On connait le même cas avec « prendre forme ».
Certes, tournure n’est pas un cod dans « L’affaire prend tournure », mais l’expression n’a pas le même sens que les exemples préalablement cités. Elle veut simplement dire que » l’affaire acquiert une certaine consistance, une certaine cohérence. »
Dans « La tournure qu’ont prise les événements« , la qualification de la tournure est implicite, révélée en amont ou en aval par le contexte.

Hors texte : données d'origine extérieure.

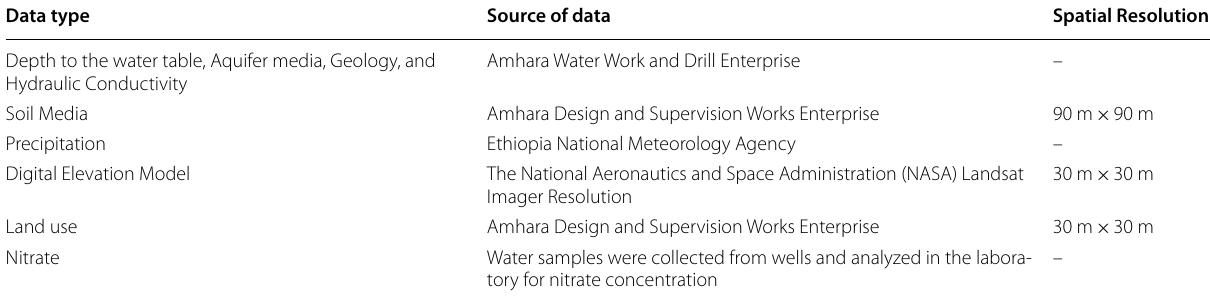
Table 1 Data used in this study and their sources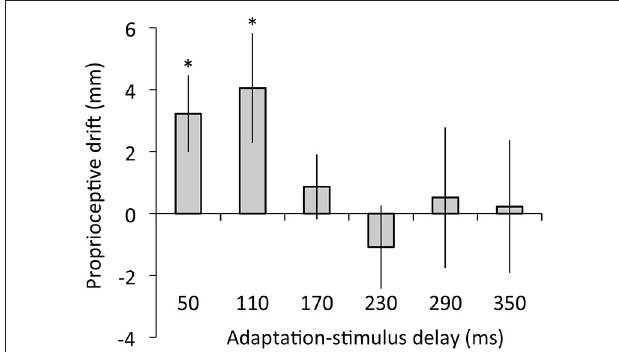
FIGURE 5 | Proprioceptive drift as a function of adaptation-stimulus delay . Error bars denote ± 1 standard error of the mean. Asterisks indicate values that are significantly different from zero (* p <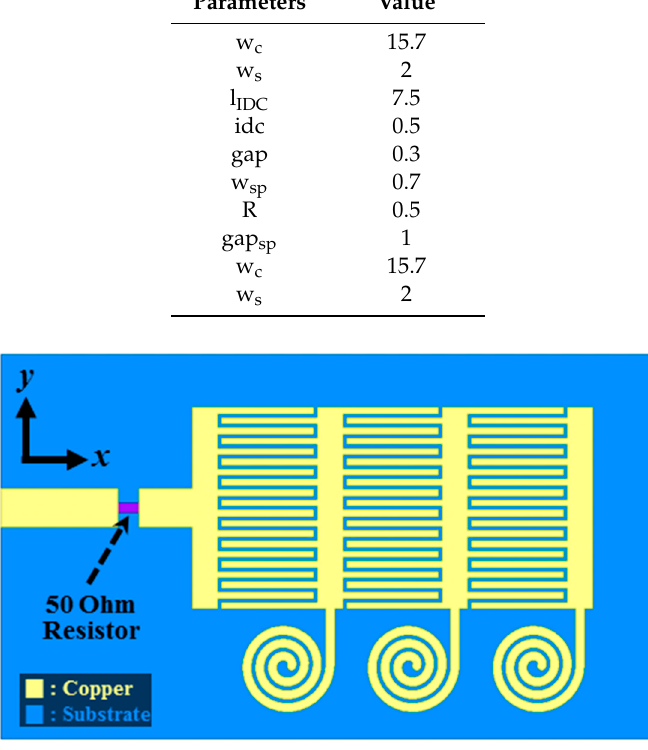
Figure 11. Designed CRLH transmission line antenna. Table 3. Parameters of the CRLH TL unit cell.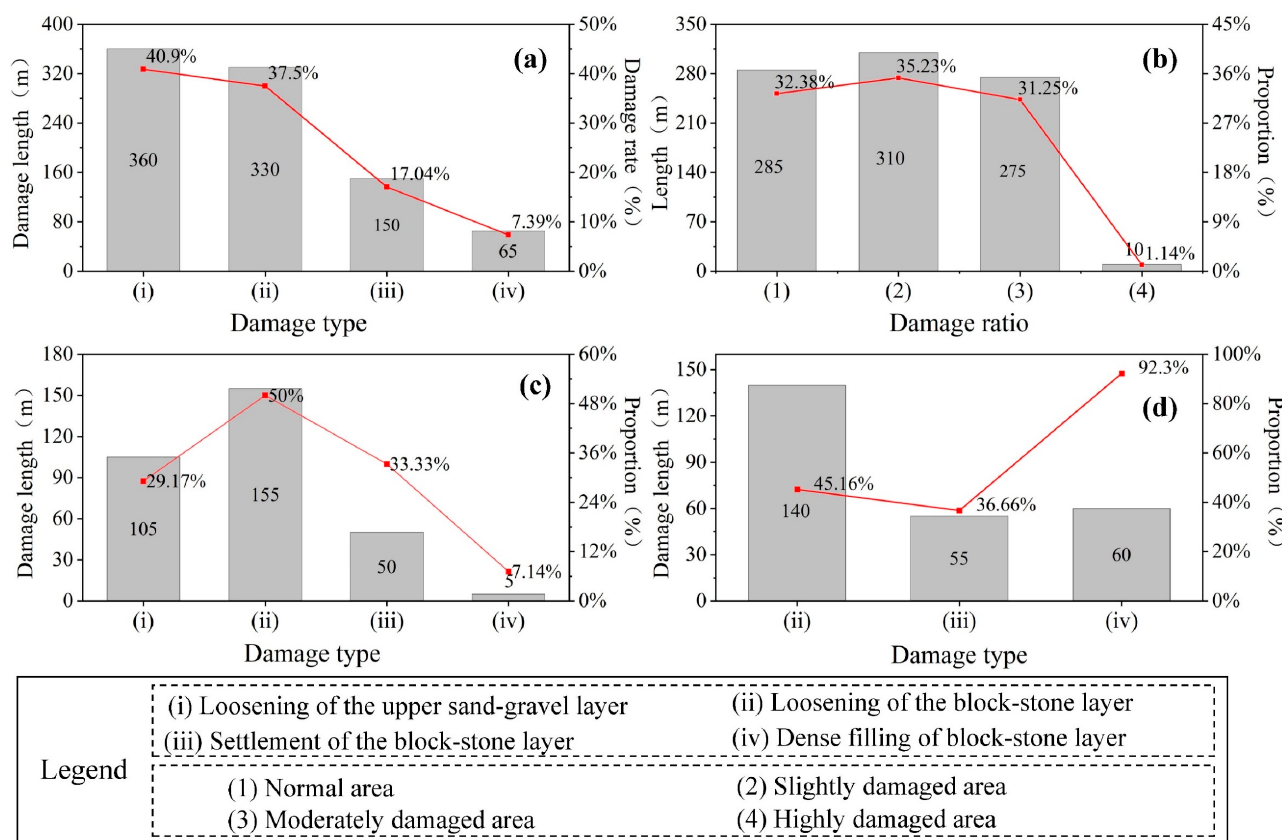
Figure 14. Relationship of different types of damage in the block-stone embankment: ( a ) shows the damaged length and rate of the different types of damage; ( b ) shows the length and proportion of highway sections with different degrees of damage; ( c ) shows the relationship between the different types of damage and the abnormality of the lower part of the embankment; ( d ) shows the relationship between the different types of damage and the loosening of the upper sand-gravel layer.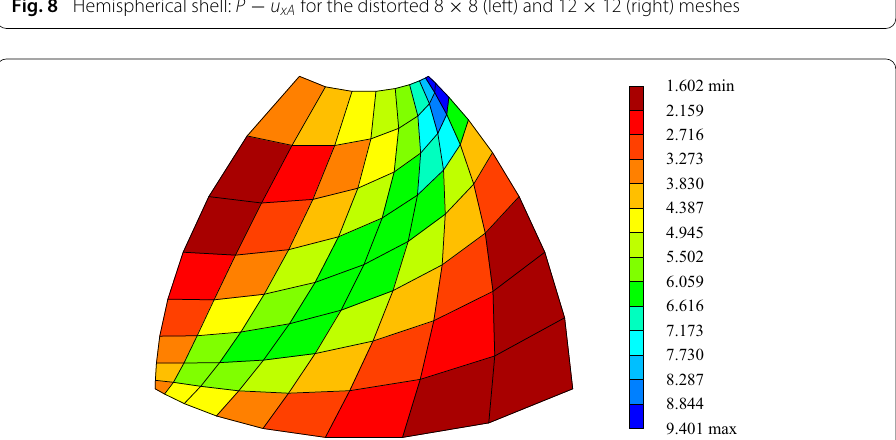
Fig. 8 Hemispherical shell: P − u xA for the distorted 8 × 8 (left) and 12 × 12 (right) meshes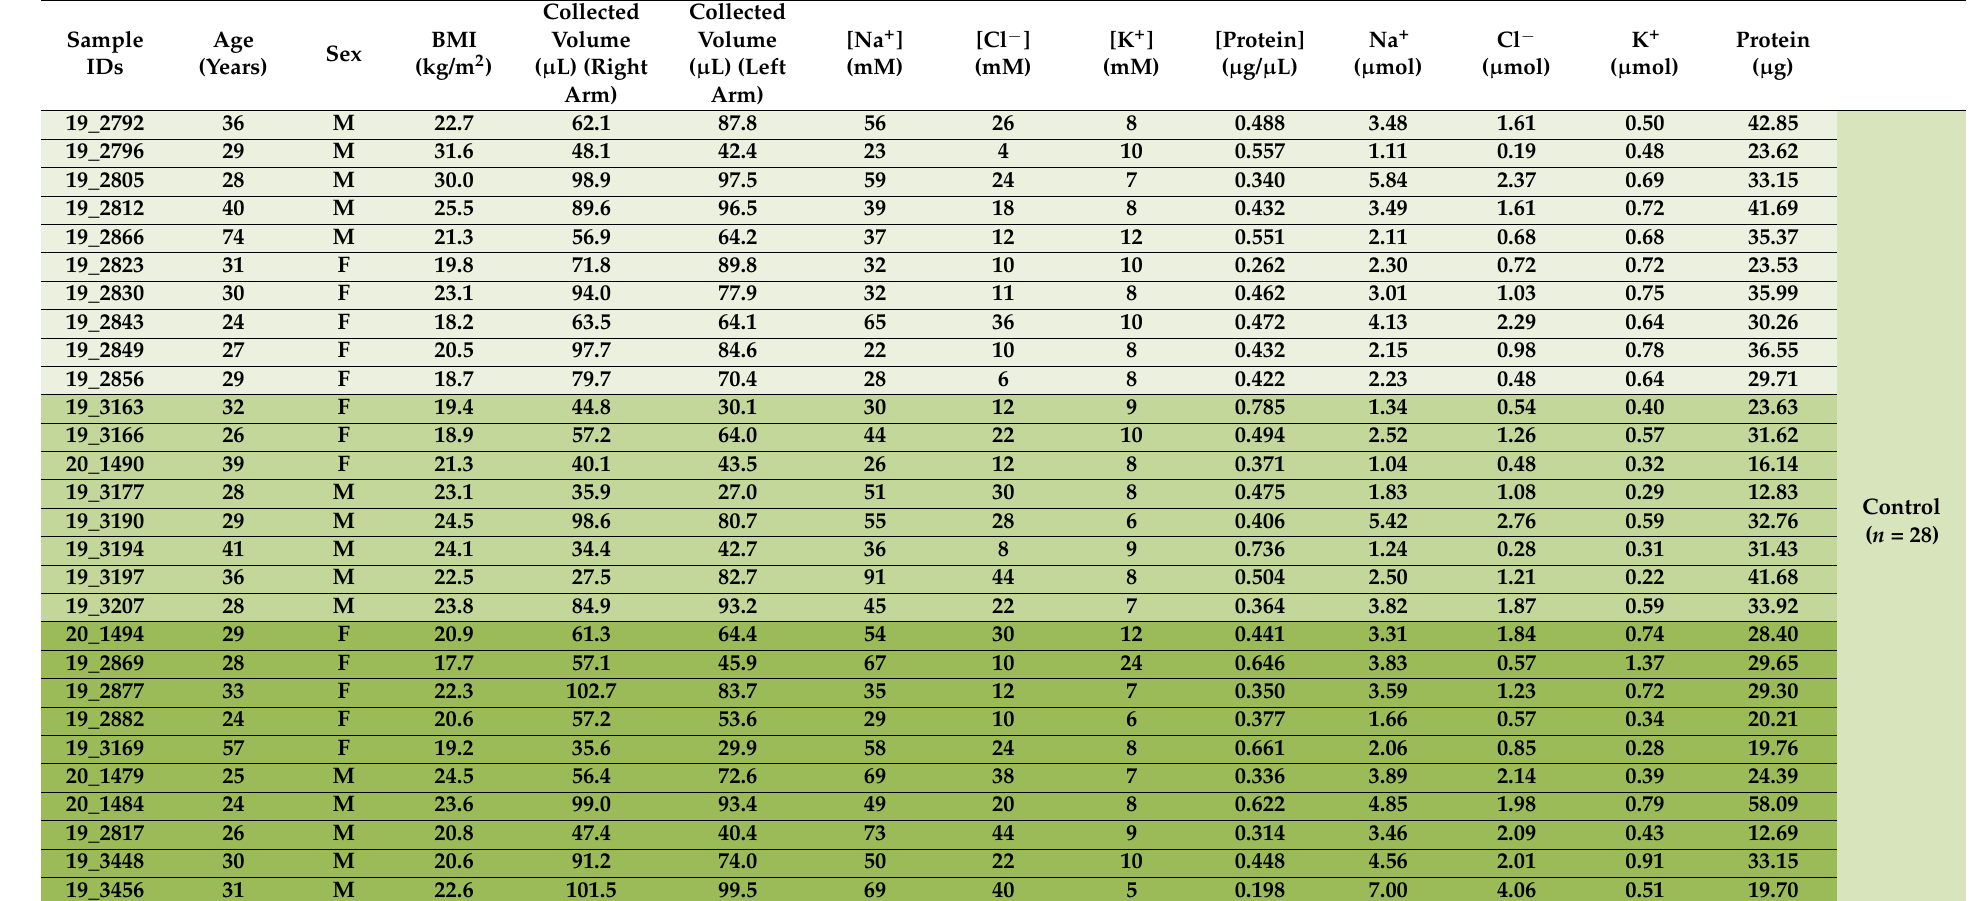
Table 1. Clinical data summary. Student’s t -test, significantly different parameters highlighted in green, p < 0.05 *, p < 0.01 **, p < 0.001 ***. Green (control) and red (CF) shades of background color indicated the different analytical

Si, pour prendre un autre exemple, vous dites « La signification qu’a acquise votre déclaration.« , vous ne pouvez pas retourner la phrase avec le même déterminant : « *Votre déclaration a acquis la signification. » n’est pas correct ; pour le moins vous pouvez dire « Votre déclaration a acquis cette/une certaine/telle signification.« , l’explication se trouvant ailleurs dans le texte. Le statut de cod de signification ne me semble pas contestable ; en revanche le déterminant la se charge à mon avis d’une valeur démonstrative lorsqu’on inverse la phrase.
Un énorme merci pour toutes vos réponses et développements.
Je vais les découvrir tranquillement, mais ça me parait très riche.